(Task item):
Below are entries; copy exactly the lines from the one with "staining of cholangiocarcinoma" through the one with "non-Hodgkin's type, Low", both included, and leave out the rest.

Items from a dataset
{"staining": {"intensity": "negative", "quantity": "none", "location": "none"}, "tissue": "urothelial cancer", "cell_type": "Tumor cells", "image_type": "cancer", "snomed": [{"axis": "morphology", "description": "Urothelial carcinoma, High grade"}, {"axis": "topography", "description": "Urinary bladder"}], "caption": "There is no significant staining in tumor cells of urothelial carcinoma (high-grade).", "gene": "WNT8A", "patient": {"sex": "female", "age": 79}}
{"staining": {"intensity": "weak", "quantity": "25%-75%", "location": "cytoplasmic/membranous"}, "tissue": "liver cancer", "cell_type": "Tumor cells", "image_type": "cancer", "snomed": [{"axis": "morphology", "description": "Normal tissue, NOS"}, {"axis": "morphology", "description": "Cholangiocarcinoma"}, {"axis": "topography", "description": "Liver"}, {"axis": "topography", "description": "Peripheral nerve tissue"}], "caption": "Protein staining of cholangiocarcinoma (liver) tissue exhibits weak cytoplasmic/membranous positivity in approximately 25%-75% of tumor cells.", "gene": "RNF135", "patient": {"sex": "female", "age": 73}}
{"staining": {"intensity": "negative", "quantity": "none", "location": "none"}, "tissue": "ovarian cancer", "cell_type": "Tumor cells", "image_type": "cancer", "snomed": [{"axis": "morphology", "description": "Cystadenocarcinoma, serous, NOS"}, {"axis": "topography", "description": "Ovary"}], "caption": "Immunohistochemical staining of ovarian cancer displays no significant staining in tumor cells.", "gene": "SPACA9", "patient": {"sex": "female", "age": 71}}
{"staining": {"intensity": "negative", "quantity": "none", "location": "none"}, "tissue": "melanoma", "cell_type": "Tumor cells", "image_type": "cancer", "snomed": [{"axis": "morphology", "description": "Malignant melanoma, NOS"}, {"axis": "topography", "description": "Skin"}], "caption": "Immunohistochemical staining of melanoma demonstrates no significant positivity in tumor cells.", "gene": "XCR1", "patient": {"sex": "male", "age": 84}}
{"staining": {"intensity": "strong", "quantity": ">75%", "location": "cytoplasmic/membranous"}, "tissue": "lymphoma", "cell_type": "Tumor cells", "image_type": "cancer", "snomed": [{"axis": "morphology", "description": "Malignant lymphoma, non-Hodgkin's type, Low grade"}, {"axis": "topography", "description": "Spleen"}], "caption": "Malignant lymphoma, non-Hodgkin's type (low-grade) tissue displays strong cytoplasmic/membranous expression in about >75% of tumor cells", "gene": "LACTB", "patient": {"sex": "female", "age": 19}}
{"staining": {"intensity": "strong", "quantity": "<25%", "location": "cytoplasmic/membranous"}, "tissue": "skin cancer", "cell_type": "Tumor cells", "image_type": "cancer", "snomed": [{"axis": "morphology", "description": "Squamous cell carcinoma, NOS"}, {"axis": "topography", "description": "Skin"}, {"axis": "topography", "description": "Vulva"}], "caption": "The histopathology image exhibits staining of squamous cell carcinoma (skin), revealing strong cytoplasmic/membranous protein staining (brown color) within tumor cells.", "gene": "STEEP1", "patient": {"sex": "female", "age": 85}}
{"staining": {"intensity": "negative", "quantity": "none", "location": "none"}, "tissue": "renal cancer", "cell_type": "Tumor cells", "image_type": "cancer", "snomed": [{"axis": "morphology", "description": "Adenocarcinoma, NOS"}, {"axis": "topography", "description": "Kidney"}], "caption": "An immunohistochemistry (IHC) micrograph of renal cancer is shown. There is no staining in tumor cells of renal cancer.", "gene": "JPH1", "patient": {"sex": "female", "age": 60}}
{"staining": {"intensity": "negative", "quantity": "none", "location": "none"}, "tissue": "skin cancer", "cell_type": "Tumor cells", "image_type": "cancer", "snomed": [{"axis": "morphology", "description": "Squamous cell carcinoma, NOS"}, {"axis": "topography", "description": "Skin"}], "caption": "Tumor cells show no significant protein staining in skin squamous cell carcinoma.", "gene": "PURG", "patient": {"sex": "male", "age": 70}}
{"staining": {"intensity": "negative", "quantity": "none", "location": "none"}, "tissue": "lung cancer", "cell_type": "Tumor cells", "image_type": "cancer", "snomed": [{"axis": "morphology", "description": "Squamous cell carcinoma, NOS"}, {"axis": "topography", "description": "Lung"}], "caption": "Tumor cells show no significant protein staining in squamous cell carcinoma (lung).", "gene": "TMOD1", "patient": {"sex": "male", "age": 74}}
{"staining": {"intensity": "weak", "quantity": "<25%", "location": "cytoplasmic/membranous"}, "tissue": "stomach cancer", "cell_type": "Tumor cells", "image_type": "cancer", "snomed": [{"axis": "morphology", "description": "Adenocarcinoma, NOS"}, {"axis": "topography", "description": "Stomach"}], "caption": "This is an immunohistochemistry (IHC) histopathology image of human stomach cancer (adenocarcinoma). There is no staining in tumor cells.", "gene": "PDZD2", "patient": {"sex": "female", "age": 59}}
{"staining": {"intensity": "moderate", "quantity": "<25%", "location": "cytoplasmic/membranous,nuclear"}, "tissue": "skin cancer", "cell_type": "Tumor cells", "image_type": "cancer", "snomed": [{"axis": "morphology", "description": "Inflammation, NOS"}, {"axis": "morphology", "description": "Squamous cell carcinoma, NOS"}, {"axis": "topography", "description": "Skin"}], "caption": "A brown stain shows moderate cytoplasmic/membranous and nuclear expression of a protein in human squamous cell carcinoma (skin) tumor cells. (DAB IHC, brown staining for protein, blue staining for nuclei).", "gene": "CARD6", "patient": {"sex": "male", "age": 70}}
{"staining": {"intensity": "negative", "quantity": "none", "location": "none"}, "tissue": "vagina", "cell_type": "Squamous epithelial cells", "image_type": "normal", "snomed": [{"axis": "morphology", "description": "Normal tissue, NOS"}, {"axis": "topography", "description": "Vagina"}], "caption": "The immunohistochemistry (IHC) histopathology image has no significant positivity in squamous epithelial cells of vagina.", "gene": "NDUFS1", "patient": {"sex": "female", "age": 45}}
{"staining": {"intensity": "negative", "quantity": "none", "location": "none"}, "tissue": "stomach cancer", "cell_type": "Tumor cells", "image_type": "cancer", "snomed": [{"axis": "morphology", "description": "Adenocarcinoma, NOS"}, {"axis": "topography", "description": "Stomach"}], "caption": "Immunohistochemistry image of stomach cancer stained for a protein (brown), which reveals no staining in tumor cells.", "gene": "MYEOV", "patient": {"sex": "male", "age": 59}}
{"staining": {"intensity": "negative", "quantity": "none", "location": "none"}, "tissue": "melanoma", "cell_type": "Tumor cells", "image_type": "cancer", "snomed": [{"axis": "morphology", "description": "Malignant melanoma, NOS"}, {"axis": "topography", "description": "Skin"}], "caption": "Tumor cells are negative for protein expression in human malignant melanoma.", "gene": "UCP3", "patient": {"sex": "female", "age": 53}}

(Completed exercise):
{"staining": {"intensity": "weak", "quantity": "25%-75%", "location": "cytoplasmic/membranous"}, "tissue": "liver cancer", "cell_type": "Tumor cells", "image_type": "cancer", "snomed": [{"axis": "morphology", "description": "Normal tissue, NOS"}, {"axis": "morphology", "description": "Cholangiocarcinoma"}, {"axis": "topography", "description": "Liver"}, {"axis": "topography", "description": "Peripheral nerve tissue"}], "caption": "Protein staining of cholangiocarcinoma (liver) tissue exhibits weak cytoplasmic/membranous positivity in approximately 25%-75% of tumor cells.", "gene": "RNF135", "patient": {"sex": "female", "age": 73}}
{"staining": {"intensity": "negative", "quantity": "none", "location": "none"}, "tissue": "ovarian cancer", "cell_type": "Tumor cells", "image_type": "cancer", "snomed": [{"axis": "morphology", "description": "Cystadenocarcinoma, serous, NOS"}, {"axis": "topography", "description": "Ovary"}], "caption": "Immunohistochemical staining of ovarian cancer displays no significant staining in tumor cells.", "gene": "SPACA9", "patient": {"sex": "female", "age": 71}}
{"staining": {"intensity": "negative", "quantity": "none", "location": "none"}, "tissue": "melanoma", "cell_type": "Tumor cells", "image_type": "cancer", "snomed": [{"axis": "morphology", "description": "Malignant melanoma, NOS"}, {"axis": "topography", "description": "Skin"}], "caption": "Immunohistochemical staining of melanoma demonstrates no significant positivity in tumor cells.", "gene": "XCR1", "patient": {"sex": "male", "age": 84}}
{"staining": {"intensity": "strong", "quantity": ">75%", "location": "cytoplasmic/membranous"}, "tissue": "lymphoma", "cell_type": "Tumor cells", "image_type": "cancer", "snomed": [{"axis": "morphology", "description": "Malignant lymphoma, non-Hodgkin's type, Low grade"}, {"axis": "topography", "description": "Spleen"}], "caption": "Malignant lymphoma, non-Hodgkin's type (low-grade) tissue displays strong cytoplasmic/membranous expression in about >75% of tumor cells", "gene": "LACTB", "patient": {"sex": "female", "age": 19}}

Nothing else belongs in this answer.